◆ Records shown:
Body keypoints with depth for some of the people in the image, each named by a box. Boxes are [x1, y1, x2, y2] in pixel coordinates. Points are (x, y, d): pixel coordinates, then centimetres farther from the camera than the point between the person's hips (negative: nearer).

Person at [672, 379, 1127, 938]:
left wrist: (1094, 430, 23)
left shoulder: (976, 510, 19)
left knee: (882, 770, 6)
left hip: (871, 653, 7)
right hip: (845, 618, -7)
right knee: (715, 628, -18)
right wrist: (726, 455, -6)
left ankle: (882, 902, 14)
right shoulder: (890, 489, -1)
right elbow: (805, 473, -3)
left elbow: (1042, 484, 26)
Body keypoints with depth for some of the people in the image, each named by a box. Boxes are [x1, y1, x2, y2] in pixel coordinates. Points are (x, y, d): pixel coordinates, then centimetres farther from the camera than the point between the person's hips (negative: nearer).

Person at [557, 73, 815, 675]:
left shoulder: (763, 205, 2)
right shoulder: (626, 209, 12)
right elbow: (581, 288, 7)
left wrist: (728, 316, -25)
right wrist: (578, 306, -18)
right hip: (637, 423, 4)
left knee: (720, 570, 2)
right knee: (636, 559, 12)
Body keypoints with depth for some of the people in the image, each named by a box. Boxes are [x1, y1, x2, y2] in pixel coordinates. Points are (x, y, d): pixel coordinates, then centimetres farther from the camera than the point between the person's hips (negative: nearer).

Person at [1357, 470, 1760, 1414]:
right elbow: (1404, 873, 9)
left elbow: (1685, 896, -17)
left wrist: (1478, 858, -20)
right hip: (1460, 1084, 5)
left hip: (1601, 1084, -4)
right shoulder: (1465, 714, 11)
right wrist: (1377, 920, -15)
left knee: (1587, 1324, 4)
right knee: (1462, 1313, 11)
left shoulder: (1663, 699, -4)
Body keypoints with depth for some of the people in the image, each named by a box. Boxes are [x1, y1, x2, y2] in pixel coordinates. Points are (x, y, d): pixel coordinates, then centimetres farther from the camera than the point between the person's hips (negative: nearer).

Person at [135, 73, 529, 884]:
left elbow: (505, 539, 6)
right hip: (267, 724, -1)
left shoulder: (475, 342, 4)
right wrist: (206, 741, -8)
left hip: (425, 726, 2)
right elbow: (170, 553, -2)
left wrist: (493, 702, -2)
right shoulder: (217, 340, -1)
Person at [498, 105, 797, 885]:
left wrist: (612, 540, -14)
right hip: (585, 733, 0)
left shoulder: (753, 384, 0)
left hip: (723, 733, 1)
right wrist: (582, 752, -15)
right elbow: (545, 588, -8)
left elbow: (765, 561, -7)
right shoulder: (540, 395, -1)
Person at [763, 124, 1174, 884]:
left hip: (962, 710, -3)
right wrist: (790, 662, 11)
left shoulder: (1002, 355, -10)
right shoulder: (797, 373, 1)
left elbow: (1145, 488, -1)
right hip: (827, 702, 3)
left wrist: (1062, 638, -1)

◆ Problem description:
Reproduce the stretch of entries from the beginning through the line containing "left shoulder: (1663, 699, -4)", substituting "image coordinates" for every occurrence of "pixel coordinates" and leaving all else unchanged.

◆ Response to this exercise:
Body keypoints with depth for some of the people in the image, each named by a box. Boxes are [x1, y1, x2, y2] in image coordinates. Points are (x, y, d): image coordinates, then centimetres farther from the camera than the point between the person's hips (negative: nearer).

Person at [672, 379, 1127, 938]:
left wrist: (1094, 430, 23)
left shoulder: (976, 510, 19)
left knee: (882, 770, 6)
left hip: (871, 653, 7)
right hip: (845, 618, -7)
right knee: (715, 628, -18)
right wrist: (726, 455, -6)
left ankle: (882, 902, 14)
right shoulder: (890, 489, -1)
right elbow: (805, 473, -3)
left elbow: (1042, 484, 26)
Body keypoints with depth for some of the people in the image, each named by a box. Boxes are [x1, y1, x2, y2] in image coordinates. Points are (x, y, d): image coordinates, then centimetres farther from the camera than the point between the person's hips (negative: nearer).

Person at [557, 73, 815, 675]:
left shoulder: (763, 205, 2)
right shoulder: (626, 209, 12)
right elbow: (581, 288, 7)
left wrist: (728, 316, -25)
right wrist: (578, 306, -18)
right hip: (637, 423, 4)
left knee: (720, 570, 2)
right knee: (636, 559, 12)
Body keypoints with depth for some of the people in the image, each named by a box. Boxes are [x1, y1, x2, y2] in image coordinates. Points are (x, y, d): image coordinates, then centimetres farther from the camera than the point between the person's hips (negative: nearer).

Person at [1357, 470, 1760, 1414]:
right elbow: (1404, 873, 9)
left elbow: (1685, 896, -17)
left wrist: (1478, 858, -20)
right hip: (1460, 1084, 5)
left hip: (1601, 1084, -4)
right shoulder: (1465, 714, 11)
right wrist: (1377, 920, -15)
left knee: (1587, 1324, 4)
right knee: (1462, 1313, 11)
left shoulder: (1663, 699, -4)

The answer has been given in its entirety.